* **Exercise description**
Copy the listing below line for line, starting at its first line and ending with the line that has "<p>Use cartographic variables" in it. Add nothing.

#### Source material

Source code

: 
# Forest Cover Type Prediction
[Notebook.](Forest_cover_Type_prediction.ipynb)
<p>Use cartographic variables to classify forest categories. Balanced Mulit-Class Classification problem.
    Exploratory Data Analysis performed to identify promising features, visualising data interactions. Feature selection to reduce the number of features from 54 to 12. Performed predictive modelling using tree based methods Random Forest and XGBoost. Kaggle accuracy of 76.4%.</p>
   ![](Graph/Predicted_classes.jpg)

########

* **Exercise answer**
Source code

: 
# Forest Cover Type Prediction
[Notebook.](Forest_cover_Type_prediction.ipynb)
<p>Use cartographic variables to classify forest categories. Balanced Mulit-Class Classification problem.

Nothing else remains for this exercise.